Justice Ginsburg: I’ll go with Justice Scalia’s, withhold money from whatever.
Yeah, laugh it up, Unidentified Justice, you aren’t the one who is going to have to go to the Speaker’s office to explain how the Court thinks he has 900 ways to stymie the White House if he just had enough “political will.”
Well, fortunately, it turned out to be unnecessary for the Court to reach the standing question thanks to a companion suit brought by a private party who did have standing. Seven justices therefore found it unnecessary to reach the question of the House’s standing. Two justices, Stevens and Breyer, found that the House did have standing based on the threatened injury to its composition. See U.S. Dept. of Commerce v. U.S. House of Representatives, 525 U.S. 316, 364-65 (1998).

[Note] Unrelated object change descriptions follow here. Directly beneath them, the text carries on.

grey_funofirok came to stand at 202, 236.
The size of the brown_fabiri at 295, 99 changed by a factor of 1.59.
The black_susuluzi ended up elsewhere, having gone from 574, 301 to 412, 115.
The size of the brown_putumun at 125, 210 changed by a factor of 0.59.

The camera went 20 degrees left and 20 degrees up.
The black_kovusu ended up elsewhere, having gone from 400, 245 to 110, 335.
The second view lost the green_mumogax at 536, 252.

From the above data, I derive the following lessons (again, these are not conclusions about standing doctrine per se, but how federal judges, and Supreme Court justices in particular, will think about a lawsuit the House brings against the president):
- The courts don’t like to get in the middle of a battle between the other two branches if they can possibly avoid it
- They really don’t like it when they are brought political controversies which should have been settled using other remedies, such as impeachment or the power of the purse, which the Constitution explicitly provides
- They really, really don’t want to set any precedent that would encourage the political branches to start suing each other or would seem to open the door to such suits except in truly extraordinary circumstances. Cf. United States v. Windsor, 570 U.S. __ (2013) (“The integrity of the political process would be at risk if difficult constitutional issues were simply referred to the Court as a routine exercise.”)

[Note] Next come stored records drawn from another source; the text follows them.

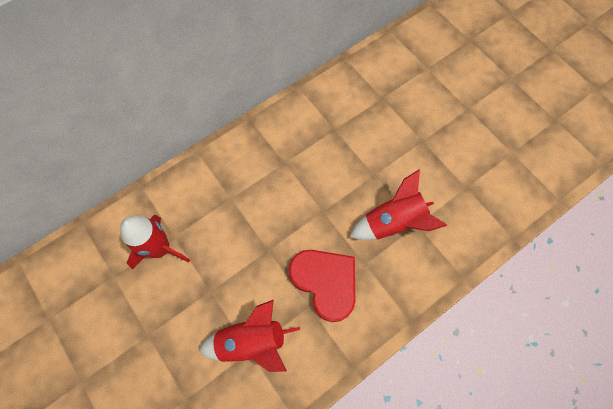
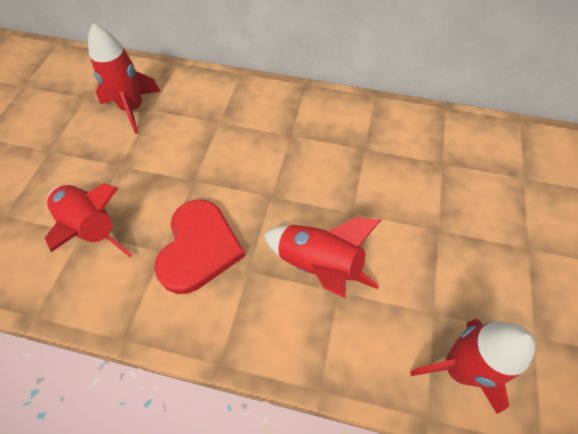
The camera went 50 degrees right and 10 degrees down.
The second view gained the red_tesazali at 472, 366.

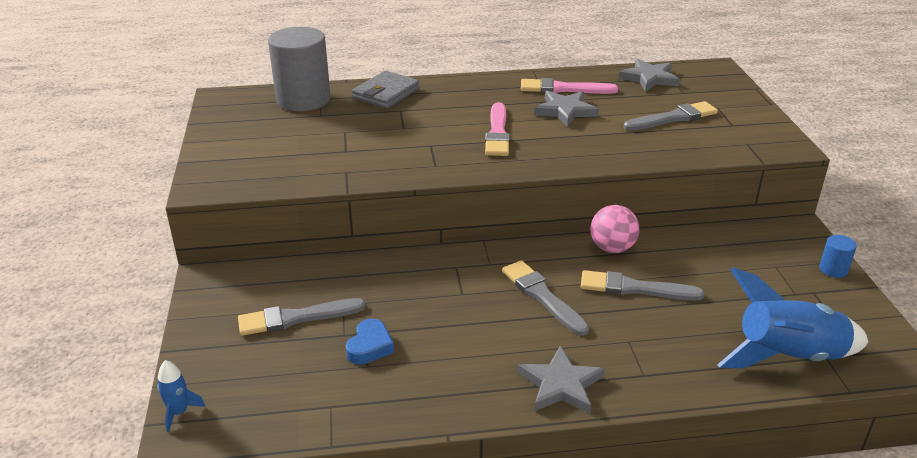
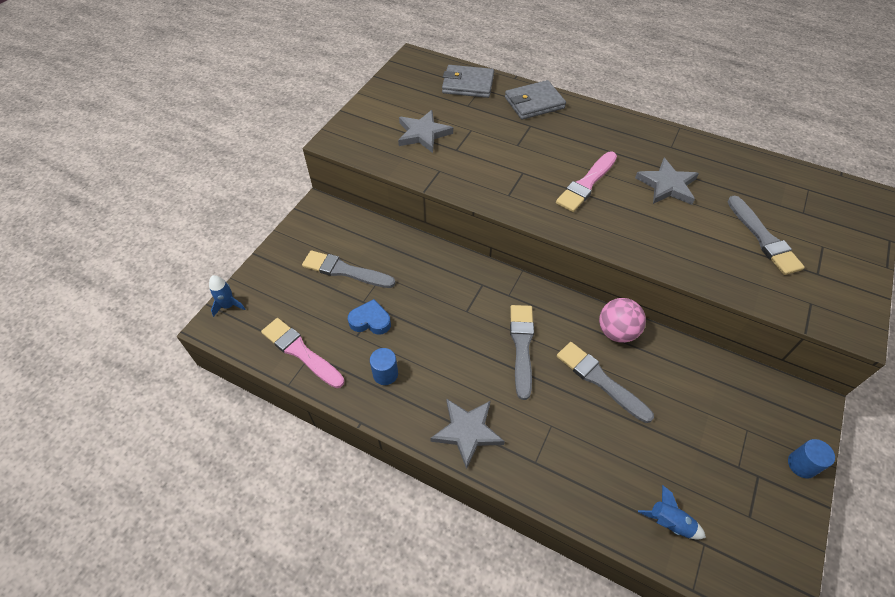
The camera went 35 degrees right and 20 degrees up.
The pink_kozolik ended up elsewhere, having gone from 569, 86 to 302, 353.
The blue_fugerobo at 370, 342 ended up facing another way, 135 degrees counterclockwise from before.
The second view gained the blue_putumun at 384, 366.
The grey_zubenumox ended up elsewhere, having gone from 649, 75 to 425, 131.
Where the grey_putumun stood at 299, 69, the grey_miporeba came to stand at 468, 81.
The size of the blue_tesazali at 792, 317 changed by a factor of 0.43.
The grey_kozolik at 670, 116 ended up facing another way, 60 degrees clockwise from before.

- Above all, they don’t want to become political targets themselves
Now of course we have only limited information about the lawsuit that the House would consider filing against President Obama, but nothing about that information strikes me as promising with respect to establishing its standing. The gravamen of the Speaker’s memorandum is that Obama is not faithfully executing the law. This charge, while very serious, is about an injury to the body politic, not to some discrete interest of Congress or the House.

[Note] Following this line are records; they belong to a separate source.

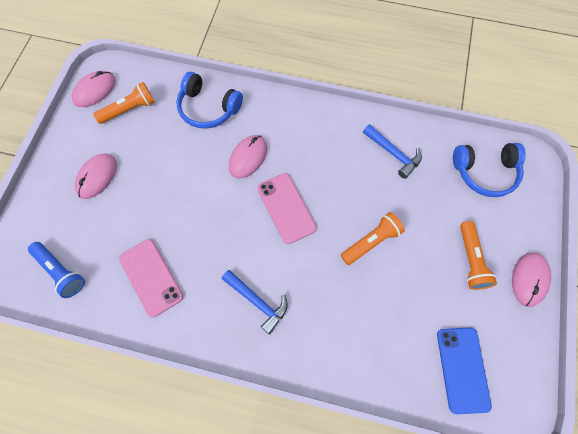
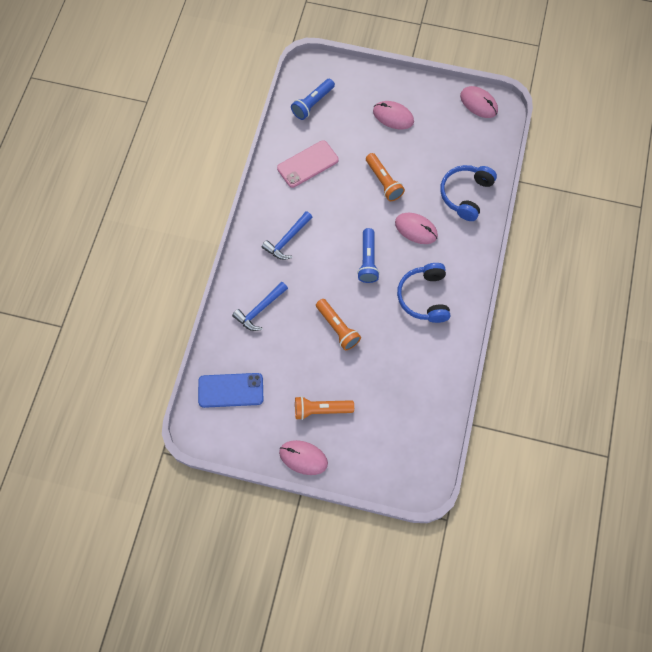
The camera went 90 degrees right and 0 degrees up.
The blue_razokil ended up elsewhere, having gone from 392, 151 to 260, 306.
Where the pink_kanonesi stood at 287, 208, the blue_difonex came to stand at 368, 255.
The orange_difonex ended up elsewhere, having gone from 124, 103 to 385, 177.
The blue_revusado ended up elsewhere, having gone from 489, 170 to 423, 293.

Similarly, the areas in which the Speaker says that violations have occurred (heath care, energy, foreign policy and education) hardly seem to point to some unique or particular congressional interest. The breadth of these areas refutes any suggestion that they represent the kind of “extremely rare case” where Congress’s injury is different from that of the general public. Indeed, they would appear to present a rather weaker case for congressional standing than Raines, which after all did involve a question of legislative procedure. See 521 U.S. at 831-32 (Souter, J., concurring) (noting that the congressional plaintiffs “are not simply claiming harm to their interest in having government abide by the Constitution”).
As for use of legislative remedies, the charges set forth in the Speaker’s memorandum sound very much like high crimes and misdemeanors, but has the House impeached any executive branch official, much less the president himself? Has it cut off funding for the agencies involved in the failure to execute the law? Or for the White House staff? Or for whatever, as Justice Ginsberg so helpfully suggested?
In short, to accept the House’s lawsuit would seem to require the courts to adopt a principle of “general legislative standing,” or at least something far closer to that principle than any sitting justice seems likely to endorse. I could go on, but you get the idea, if you haven’t stopped reading long ago.